Congress shall make no law respecting an establishment of religion, or prohibiting the free exercise thereof; or abridging the freedom of speech, or of the press; or the right of the people peaceably to assemble, and to petition the Government for a redress of grievances.
In Larkin v. Grendel’s Den, 1 the Court held that the Establishment Clause is violated by a delegation of governmental decisionmaking to churches. At issue was a state statute permitting any church or school to block issuance of a liquor license to any establishment located within 500 feet of the church or school. Although the statute had a permissible secular purpose of protecting churches and schools from the disruptions often associated with liquor establishments, the Court indicated that these purposes could be accomplished by other means, e.g., an outright ban on liquor outlets within a prescribed distance, or the vesting of discretionary authority in a governmental decisionmaker required to consider the views of affected parties.
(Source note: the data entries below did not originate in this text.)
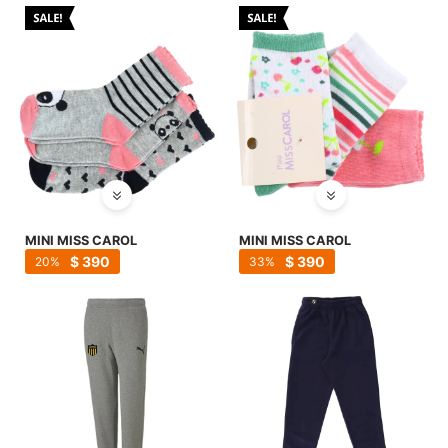
MINI MISS CAROL
MINI MISS CAROL
$
390
$
390
20
33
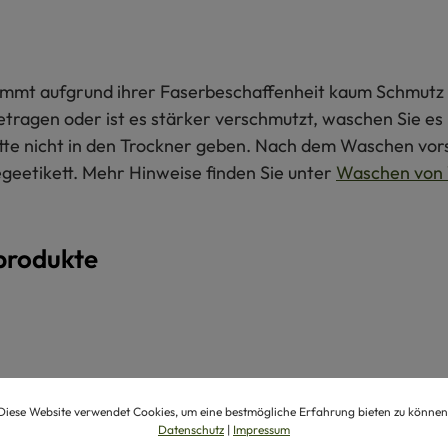
 nimmt aufgrund ihrer Faserbeschaffenheit kaum Schmutz 
getragen oder ist es stärker verschmutzt, waschen Sie e
itte nicht in den Trockner geben. Nach dem Waschen vors
egeetikett. Mehr Hinweise finden Sie unter
Waschen von 
produkte
Diese Website verwendet Cookies, um eine bestmögliche Erfahrung bieten zu können
Datenschutz
|
Impressum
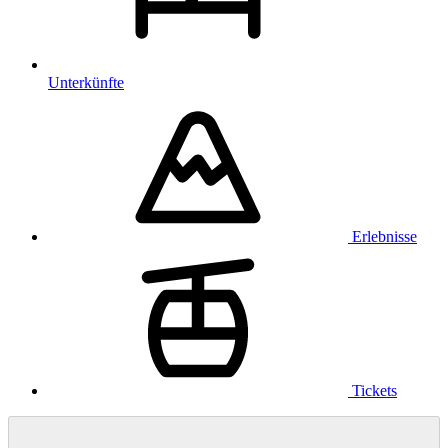
Unterkünfte
Erlebnisse
Tickets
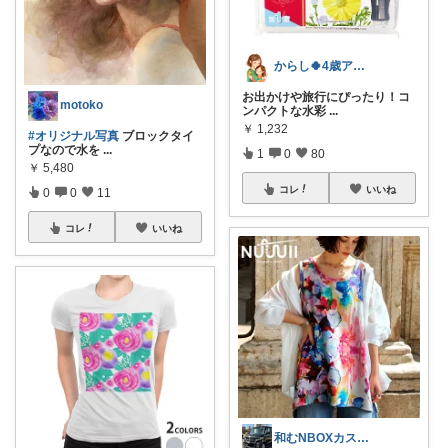
からし🍀4歳アレっ子育児&知育
お出かけや旅行にぴったり！コ
motoko
ンパクトな水彩
...
￥
1,232
#オリジナル写真
ブロックタイ
プなので水を
...
1
0
80
￥
5,480
コレ
いいね
0
0
11
コレ
いいね
和むNBOXカスタム👍上限中🙇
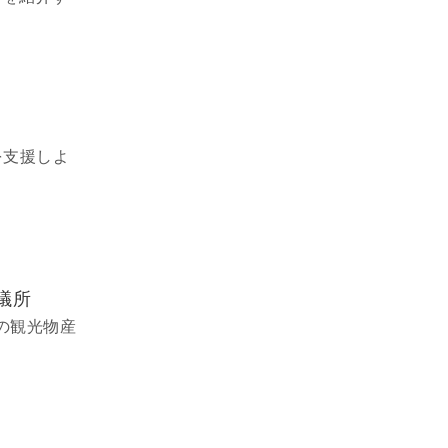
を支援しよ
議所
の観光物産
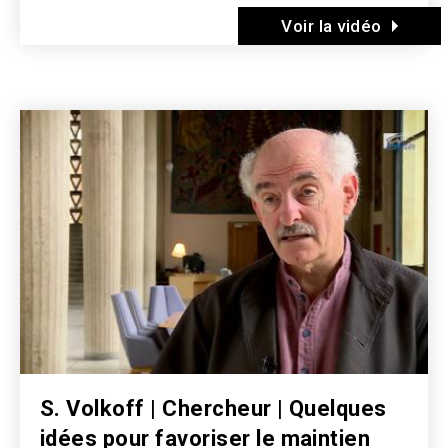
Voir la vidéo
Image
S. Volkoff | Chercheur | Quelques
idées pour favoriser le maintien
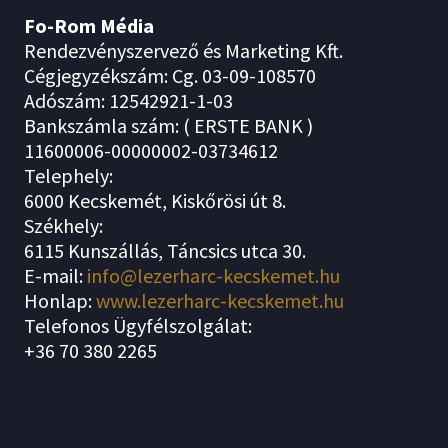
Fo-Rom Média
Rendezvényszervező és Marketing Kft.
Cégjegyzékszám: Cg. 03-09-108570
Adószám: 12542921-1-03
Bankszámla szám: ( ERSTE BANK )
11600006-00000002-03734612
Telephely:
6000 Kecskemét, Kiskőrösi út 8.
Székhely:
6115 Kunszállás, Táncsics utca 30.
E-mail:
info@lezerharc-kecskemet.hu
Honlap:
www.lezerharc-kecskemet.hu
Telefonos Ügyfélszolgálat:
+36 70 380 2265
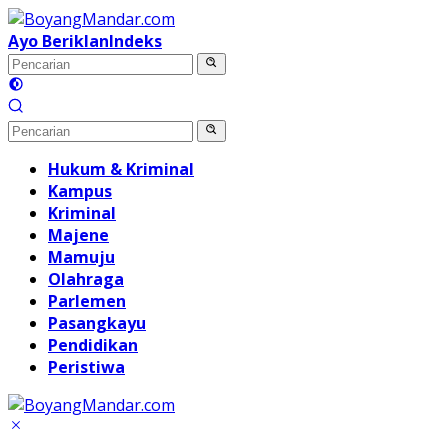
Langsung
ke
Ayo Beriklan
Indeks
konten
Hukum & Kriminal
Kampus
Kriminal
Majene
Mamuju
Olahraga
Parlemen
Pasangkayu
Pendidikan
Peristiwa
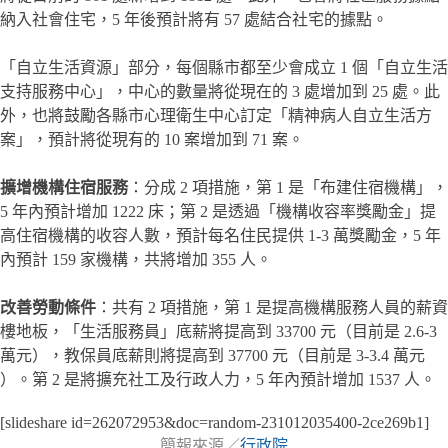
納入社會住宅，5 年後預計將有 57 處結合社宅的據點。
「自立生活資源」部分，每個縣市都至少會成立 1 個「自立生活
支持服務中心」，中心的數量將從現在的 3 處增加到 25 處。此
外，也將鼓勵各縣市心理衛生中心訂定「精神病人自立生活方
案」，預計將從現有的 10 案增加到 71 案。
擴增機構住宿服務
：分成 2 項措施，第 1 是「布建住宿機構」，
5 年內預計增加 1222 床；第 2 是透過「機構收容率獎勵金」提
高住宿機構的收容人數，預計每名住民提供 1-3 萬獎勵金，5 年
內預計 159 家機構，共將增加 355 人。
改善勞動條件
：共有 2 項措施，第 1 是提高機構服務人員的薪資
樓地板，「生活服務員」底薪將提高到 33700 元（目前是 2.6-3
萬元），教保員底薪則將提高到 37700 元（目前是 3-3.4 萬元
）。第 2 是將擴充社工及行政人力，5 年內預計增加 1537 人。
[slideshare id=262072953&doc=random-231012035400-2ce269b1]
簡報來源／
行政院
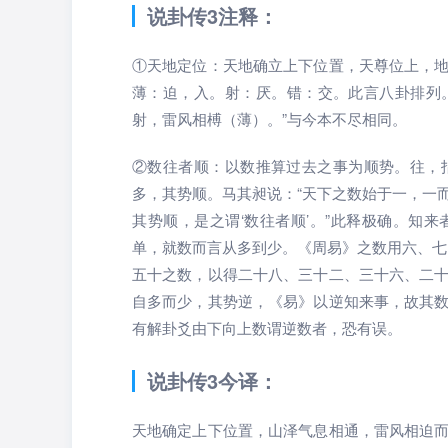
说卦传3注释：
①天地定位：天地确立上下位置，天尊位上，
薄：迫，入。射：厌。错：交。此言八卦排列。
射，雷风相榑（薄）。”与今本不尽相同。
②数往者顺：以数推算过去之事为顺势。往，
多，其势顺。马其昶说：“天下之数始于一，一
其势顺，是之谓‘数往者顺’。”此释极确。知
单，就数而言从多到少。《周易》之数用六、七
五十之数，以得二十八、三十二、三十六、二
自多而少，其势逆，《易》以逆知来事，故其数
有解卦爻由下向上数谓逆数者，恐有误。
说卦传3今译：
天地确定上下位置，山泽气息相通，雷风相迫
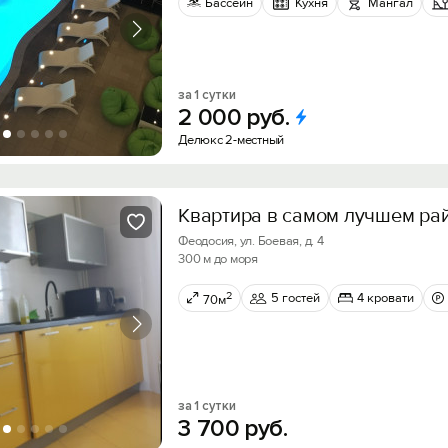
Бассейн
Кухня
Мангал
за 1 сутки
2
000
руб.
Делюкс 2-местный
Квартира в самом лучшем ра
Феодосия, ул. Боевая, д. 4
300 м до моря
2
5 гостей
4 кровати
70м
за 1 сутки
3
700
руб.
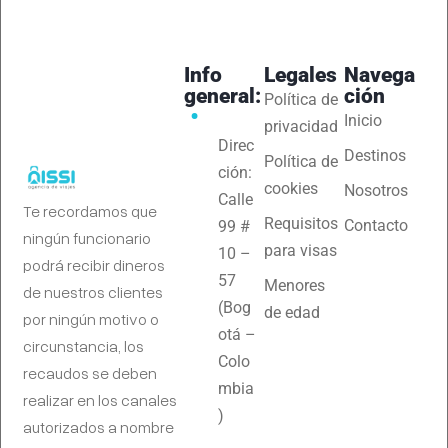
Info
Legales
Navega
general:
ción
Política de
Inicio
privacidad
Direc
Destinos
Política de
ción:
cookies
Nosotros
Calle
Te recordamos que
Requisitos
Contacto
99 #
ningún funcionario
para visas
10 –
podrá recibir dineros
57
Menores
de nuestros clientes
(Bog
de edad
por ningún motivo o
otá –
circunstancia, los
Colo
recaudos se deben
mbia
realizar en los canales
)
autorizados a nombre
However, the conferral of a veto authority on churches had a primary effect of advancing religion both because the delegation was standardless (thereby permitting a church to exercise the power to promote parochial interests), and because
the mere appearance of a joint exercise of legislative authority by Church and State provides a significant symbolic benefit to religion in the minds of some. 2 Moreover, the Court determined, because the veto
enmeshes churches in the exercise of substantial governmental powers, it represented an entanglement offensive to
the core rationale underlying the Establishment Clause [ – ] preventing ‘a fusion of governmental and religious functions.’ 3
Using somewhat similar reasoning, the Court in Board of Education of Kiryas Joel Village v. Grumet, 4 invalidated a New York law creating a special school district for an incorporated village composed exclusively of members of one small religious group. The statute failed
the test of neutrality, the Court concluded, since it delegated power
to an electorate defined by common religious belief and practice, in a manner that fails to foreclose religious favoritism. It was the
anomalously case-specific nature of the legislature’s exercise of authority that left the Court
without any direct way to review such state action for conformity with the neutrality principle. Because the village did not receive its governmental authority simply as one of many communities eligible under a general law, the Court explained, there was no way of knowing whether the legislature would grant similar benefits on an equal basis to other religious and nonreligious groups.